Like other great spiritual teachers, although rooted in a particular
religious tradition, his message and moral courage easily crossed
denominational boundaries. Martin Luther King, Jr, was
himself touched by other traditions, including Gandhian
"soul-force" and engaged Buddhism. (The picture to the left is of
Thich Nhat Hanh standing with Martin Luther King as King announced his
opposition to the war in Vietnam.)
This Thursday evening, after our meditation period, we will watch
together segments from several speeches Martin Luther King, Jr. made in
the last five years of his life and share our reflection on King's life
and legacy.
The text of one of the speech segments we will watch is below. It
comes from a remarkable speech given at the National Cathedral on
March 31, 1968, and clarifies the relationship, as King saw it, between
interbeing and activism.
You are invited to join with us.
Warm wishes,
Mitchell Ratner
Senior Teacher
From Remaining Awake Through
a Great Revolution, a talk Martin Luther King, Jr., gave on 31 March,
1968, at the National Cathedral, Washington. (The text of the full speech is available at http://www.stanford.edu/group/King/publications/sermons/680331.000_Remaining_Awake.html .)

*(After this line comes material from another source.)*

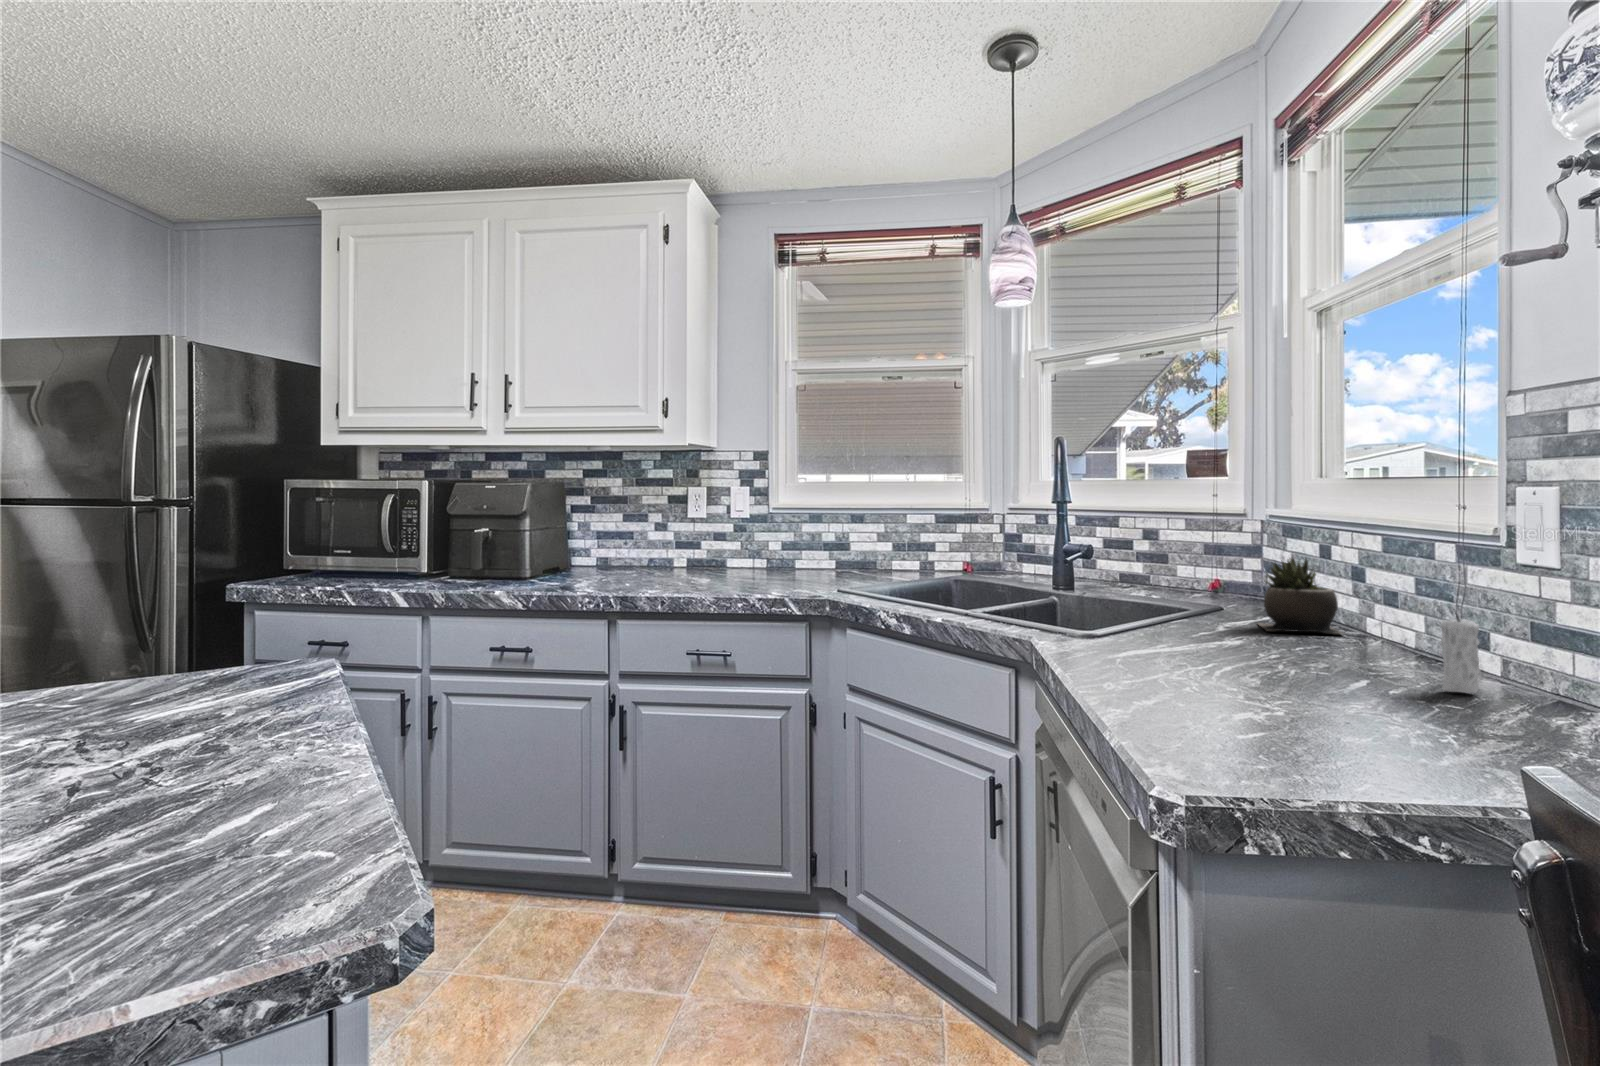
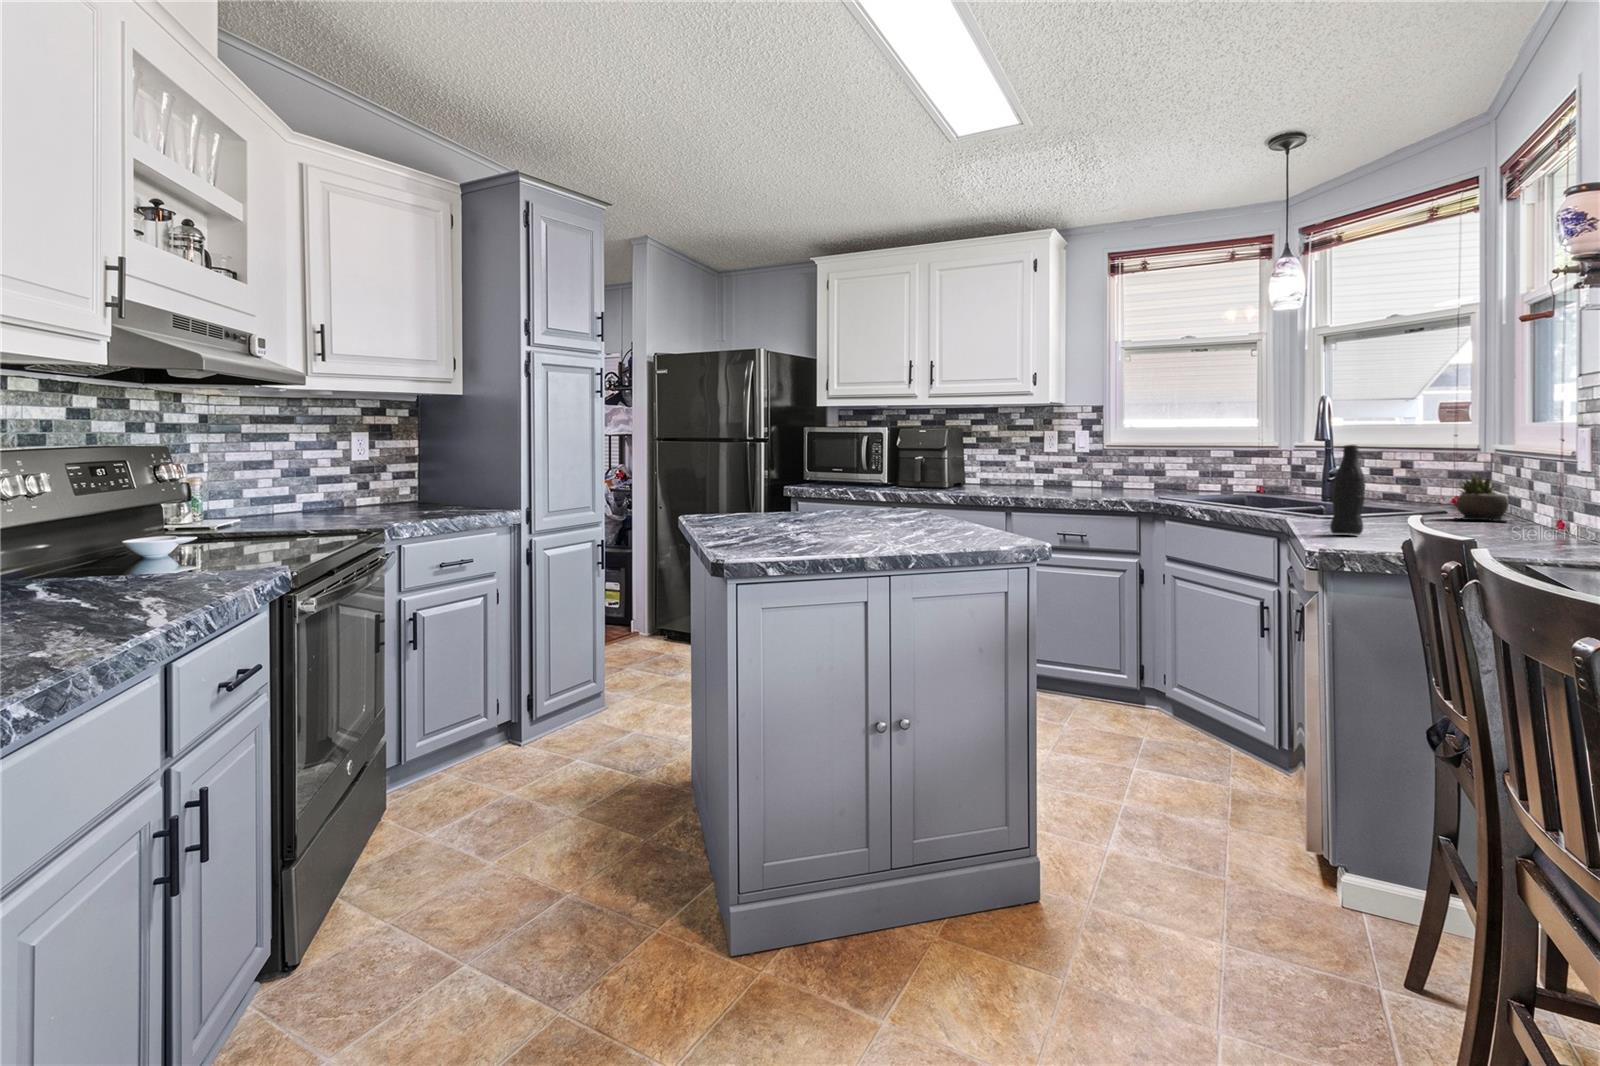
bottle: none [1149,515,1216,714] -> present [1330,445,1365,535]
candle: present [1441,609,1480,692] -> none [1509,491,1532,536]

Through our scientific and technological genius, we have made of this
world a neighborhood and yet we have not had the ethical commitment to
make of it a brotherhood. But somehow, and in some way, we have got to
do this. We must all learn to live together as brothers or we will all
perish together as fools. We are tied together in the single garment of
destiny, caught in an inescapable network of mutuality. And whatever
affects one directly affects all indirectly. For some strange reason I
can never be what I ought to be until you are what you ought to be. And
you can never be what you ought to be until I am what I ought to be.
This is the way God’s universe is made; this is the way it is
structured.
John Donne caught it years ago and placed it in graphic terms: "No man
is an island entire of itself. Every man is a piece of the continent, a
part of the main." And he goes on toward the end to say, "Any
man’s death diminishes me because I am involved in mankind;
therefore never send to know for whom the bell tolls; it tolls for
thee." We must see this, believe this, and live by it if we are to
remain awake through a great revolution.